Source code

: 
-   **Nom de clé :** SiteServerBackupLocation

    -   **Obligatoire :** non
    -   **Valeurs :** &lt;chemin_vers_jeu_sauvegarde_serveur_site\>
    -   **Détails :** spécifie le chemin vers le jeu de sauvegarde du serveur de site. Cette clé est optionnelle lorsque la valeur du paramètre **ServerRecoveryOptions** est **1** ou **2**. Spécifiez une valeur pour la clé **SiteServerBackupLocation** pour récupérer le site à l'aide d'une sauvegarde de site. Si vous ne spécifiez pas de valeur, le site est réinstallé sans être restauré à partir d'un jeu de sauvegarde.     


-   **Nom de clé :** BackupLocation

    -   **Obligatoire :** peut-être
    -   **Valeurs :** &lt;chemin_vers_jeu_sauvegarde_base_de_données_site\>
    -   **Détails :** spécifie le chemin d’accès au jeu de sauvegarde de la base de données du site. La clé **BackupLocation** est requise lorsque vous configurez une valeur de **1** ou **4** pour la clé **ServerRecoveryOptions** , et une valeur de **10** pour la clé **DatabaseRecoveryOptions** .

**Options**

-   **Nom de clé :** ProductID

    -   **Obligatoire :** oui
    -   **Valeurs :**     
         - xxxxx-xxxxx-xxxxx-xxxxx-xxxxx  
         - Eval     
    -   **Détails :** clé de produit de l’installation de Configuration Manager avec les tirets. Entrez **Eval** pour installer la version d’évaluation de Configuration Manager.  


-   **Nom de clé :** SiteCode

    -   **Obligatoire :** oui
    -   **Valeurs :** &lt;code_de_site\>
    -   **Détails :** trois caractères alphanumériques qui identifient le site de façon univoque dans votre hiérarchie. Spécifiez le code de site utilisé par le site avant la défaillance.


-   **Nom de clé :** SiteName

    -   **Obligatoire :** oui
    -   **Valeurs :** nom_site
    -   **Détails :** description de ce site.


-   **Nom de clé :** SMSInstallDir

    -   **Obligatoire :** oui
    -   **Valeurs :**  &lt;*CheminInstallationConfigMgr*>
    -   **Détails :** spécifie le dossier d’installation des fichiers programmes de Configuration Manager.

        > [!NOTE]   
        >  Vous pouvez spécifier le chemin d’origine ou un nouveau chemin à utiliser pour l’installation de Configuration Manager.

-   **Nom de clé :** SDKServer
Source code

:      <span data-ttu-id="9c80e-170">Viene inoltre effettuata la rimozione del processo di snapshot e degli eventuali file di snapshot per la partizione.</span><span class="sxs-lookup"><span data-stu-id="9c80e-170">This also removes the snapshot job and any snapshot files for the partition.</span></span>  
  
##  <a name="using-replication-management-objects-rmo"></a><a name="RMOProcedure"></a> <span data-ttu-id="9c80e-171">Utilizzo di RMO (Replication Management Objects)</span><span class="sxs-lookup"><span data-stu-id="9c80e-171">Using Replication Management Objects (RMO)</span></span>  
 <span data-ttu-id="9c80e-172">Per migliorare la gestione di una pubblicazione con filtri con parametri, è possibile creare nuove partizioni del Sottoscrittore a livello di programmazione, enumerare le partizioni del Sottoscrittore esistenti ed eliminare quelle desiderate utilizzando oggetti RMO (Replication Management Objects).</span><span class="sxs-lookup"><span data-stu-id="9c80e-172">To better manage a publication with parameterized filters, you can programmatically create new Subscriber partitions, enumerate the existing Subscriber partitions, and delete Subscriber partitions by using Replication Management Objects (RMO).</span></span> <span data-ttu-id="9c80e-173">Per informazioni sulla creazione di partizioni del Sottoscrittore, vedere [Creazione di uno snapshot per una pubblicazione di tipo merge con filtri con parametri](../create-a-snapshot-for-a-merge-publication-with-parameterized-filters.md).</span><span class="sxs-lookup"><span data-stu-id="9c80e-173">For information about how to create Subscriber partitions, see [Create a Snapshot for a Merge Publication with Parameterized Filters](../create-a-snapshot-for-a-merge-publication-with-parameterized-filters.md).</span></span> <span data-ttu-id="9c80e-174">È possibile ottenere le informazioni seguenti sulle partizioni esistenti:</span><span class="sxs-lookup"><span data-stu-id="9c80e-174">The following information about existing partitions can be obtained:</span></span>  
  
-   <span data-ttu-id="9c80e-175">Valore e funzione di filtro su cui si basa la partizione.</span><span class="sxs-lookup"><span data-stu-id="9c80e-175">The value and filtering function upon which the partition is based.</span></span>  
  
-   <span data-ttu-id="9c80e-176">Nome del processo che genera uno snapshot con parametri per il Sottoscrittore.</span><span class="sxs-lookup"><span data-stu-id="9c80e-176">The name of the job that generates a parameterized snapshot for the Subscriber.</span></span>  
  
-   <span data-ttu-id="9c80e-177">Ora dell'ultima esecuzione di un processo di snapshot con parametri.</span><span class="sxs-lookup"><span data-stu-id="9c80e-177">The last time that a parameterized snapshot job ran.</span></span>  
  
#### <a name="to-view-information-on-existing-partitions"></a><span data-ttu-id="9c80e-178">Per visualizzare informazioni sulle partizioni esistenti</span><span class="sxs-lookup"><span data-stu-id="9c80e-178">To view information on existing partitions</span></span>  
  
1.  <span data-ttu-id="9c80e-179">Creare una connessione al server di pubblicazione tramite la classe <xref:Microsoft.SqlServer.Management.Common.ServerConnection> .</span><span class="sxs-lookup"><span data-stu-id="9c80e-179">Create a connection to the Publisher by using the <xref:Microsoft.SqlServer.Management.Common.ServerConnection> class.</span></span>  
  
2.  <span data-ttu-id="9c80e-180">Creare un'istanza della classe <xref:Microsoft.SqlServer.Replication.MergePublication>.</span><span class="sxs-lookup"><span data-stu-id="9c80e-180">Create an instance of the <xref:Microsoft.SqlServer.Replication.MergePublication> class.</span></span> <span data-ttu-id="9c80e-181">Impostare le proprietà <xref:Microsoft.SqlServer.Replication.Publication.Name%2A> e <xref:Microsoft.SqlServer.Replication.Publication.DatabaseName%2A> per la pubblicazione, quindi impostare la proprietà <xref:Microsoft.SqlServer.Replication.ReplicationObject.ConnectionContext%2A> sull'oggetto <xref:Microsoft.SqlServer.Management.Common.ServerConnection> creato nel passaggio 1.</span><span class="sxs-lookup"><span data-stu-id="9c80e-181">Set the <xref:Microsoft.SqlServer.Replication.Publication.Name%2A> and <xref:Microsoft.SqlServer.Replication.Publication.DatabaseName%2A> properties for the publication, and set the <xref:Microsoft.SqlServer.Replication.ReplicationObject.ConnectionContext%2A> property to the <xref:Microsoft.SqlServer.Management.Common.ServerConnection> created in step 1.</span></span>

+++

Task details: Search the records for lines holding the word "Eval", then copy each line you find.

Reply:
         - Eval     
    -   **Détails :** clé de produit de l’installation de Configuration Manager avec les tirets. Entrez **Eval** pour installer la version d’évaluation de Configuration Manager.  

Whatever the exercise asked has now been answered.